Visual scene localization data
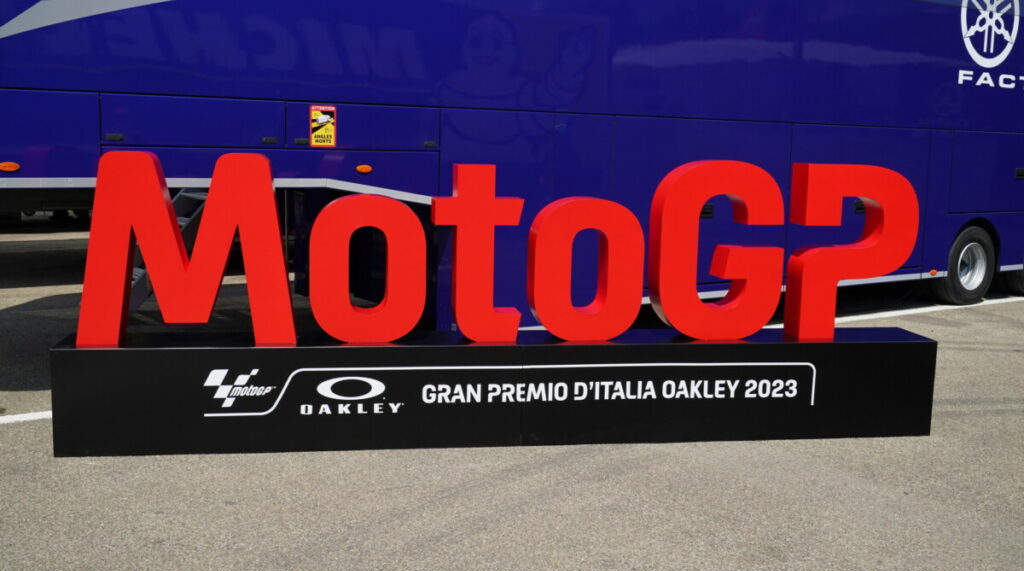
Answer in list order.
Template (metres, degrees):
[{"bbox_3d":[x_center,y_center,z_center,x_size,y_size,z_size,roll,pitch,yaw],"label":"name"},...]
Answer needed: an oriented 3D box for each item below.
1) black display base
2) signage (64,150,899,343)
[{"bbox_3d":[0.026,0.517,5.384,4.395,0.510,0.405,0,8,-10],"label":"black display base"},{"bbox_3d":[0.039,-0.187,5.284,4.205,0.913,0.194,0,8,-10],"label":"signage"}]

**What you need to do**
State the number of lines above that hold the word "Answer", and say nothing else.

**Reply**
2